═══ Data provided
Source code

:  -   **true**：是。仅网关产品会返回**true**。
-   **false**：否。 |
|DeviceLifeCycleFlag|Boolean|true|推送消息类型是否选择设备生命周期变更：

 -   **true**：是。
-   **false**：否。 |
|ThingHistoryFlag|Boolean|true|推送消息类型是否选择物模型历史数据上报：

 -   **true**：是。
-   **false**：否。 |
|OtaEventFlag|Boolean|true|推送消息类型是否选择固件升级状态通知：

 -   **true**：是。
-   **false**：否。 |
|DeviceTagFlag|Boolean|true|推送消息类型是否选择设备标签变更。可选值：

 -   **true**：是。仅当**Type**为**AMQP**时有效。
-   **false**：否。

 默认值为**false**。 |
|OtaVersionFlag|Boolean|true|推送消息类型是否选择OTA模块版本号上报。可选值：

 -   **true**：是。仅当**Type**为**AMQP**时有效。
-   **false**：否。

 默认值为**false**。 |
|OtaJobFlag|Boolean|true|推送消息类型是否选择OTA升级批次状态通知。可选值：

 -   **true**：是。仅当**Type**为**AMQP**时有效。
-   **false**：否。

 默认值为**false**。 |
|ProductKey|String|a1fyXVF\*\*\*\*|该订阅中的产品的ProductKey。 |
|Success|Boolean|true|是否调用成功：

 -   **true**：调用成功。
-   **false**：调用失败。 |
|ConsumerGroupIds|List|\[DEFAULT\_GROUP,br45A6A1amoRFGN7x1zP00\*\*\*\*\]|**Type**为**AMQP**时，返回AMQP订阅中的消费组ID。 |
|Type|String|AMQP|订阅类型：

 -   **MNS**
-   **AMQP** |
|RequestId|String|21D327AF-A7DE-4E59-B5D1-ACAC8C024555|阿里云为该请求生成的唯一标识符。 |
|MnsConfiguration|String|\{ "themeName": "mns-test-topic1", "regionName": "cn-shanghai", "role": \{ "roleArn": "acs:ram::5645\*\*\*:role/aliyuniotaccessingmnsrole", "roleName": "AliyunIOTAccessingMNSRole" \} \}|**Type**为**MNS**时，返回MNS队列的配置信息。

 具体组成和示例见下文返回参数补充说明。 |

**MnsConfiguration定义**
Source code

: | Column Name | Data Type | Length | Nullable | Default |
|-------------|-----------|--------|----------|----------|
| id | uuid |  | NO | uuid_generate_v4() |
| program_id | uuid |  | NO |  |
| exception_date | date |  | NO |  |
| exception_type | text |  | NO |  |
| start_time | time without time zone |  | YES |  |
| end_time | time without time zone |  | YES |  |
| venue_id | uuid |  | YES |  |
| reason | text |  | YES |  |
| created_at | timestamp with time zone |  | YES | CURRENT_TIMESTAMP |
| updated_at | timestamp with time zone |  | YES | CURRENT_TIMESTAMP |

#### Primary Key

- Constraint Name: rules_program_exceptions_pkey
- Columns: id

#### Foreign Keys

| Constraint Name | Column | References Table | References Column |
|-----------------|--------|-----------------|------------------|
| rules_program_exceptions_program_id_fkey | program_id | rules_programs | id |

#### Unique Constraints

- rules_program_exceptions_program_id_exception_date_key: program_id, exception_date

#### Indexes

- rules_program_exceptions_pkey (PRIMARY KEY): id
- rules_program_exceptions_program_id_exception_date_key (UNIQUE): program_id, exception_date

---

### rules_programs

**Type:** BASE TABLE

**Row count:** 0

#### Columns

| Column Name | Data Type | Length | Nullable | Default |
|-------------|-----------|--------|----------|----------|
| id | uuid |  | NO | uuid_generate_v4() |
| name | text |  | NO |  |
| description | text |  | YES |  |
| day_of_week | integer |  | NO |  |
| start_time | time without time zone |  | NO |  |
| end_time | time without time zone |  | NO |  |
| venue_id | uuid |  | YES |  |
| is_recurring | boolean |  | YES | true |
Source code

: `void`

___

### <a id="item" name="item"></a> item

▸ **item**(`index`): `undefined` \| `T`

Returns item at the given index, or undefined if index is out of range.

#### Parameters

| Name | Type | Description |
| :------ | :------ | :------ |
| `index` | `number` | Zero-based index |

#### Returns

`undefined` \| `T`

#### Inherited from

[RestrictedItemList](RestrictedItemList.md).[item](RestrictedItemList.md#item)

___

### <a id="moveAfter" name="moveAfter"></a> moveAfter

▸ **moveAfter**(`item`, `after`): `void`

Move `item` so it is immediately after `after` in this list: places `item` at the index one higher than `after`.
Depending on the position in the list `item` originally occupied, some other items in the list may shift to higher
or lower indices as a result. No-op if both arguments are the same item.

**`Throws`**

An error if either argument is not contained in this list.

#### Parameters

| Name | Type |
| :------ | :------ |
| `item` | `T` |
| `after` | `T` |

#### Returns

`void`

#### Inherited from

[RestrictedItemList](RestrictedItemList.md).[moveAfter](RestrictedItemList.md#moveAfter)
══════
What you will do
Please write out everything in the listing from the line containing "#### Primary Key" down to the line containing "### rules_programs", including both of those lines. Reproduce each line character for character.

Exercise result
#### Primary Key

- Constraint Name: rules_program_exceptions_pkey
- Columns: id

#### Foreign Keys

| Constraint Name | Column | References Table | References Column |
|-----------------|--------|-----------------|------------------|
| rules_program_exceptions_program_id_fkey | program_id | rules_programs | id |

#### Unique Constraints

- rules_program_exceptions_program_id_exception_date_key: program_id, exception_date

#### Indexes

- rules_program_exceptions_pkey (PRIMARY KEY): id
- rules_program_exceptions_program_id_exception_date_key (UNIQUE): program_id, exception_date

---

### rules_programs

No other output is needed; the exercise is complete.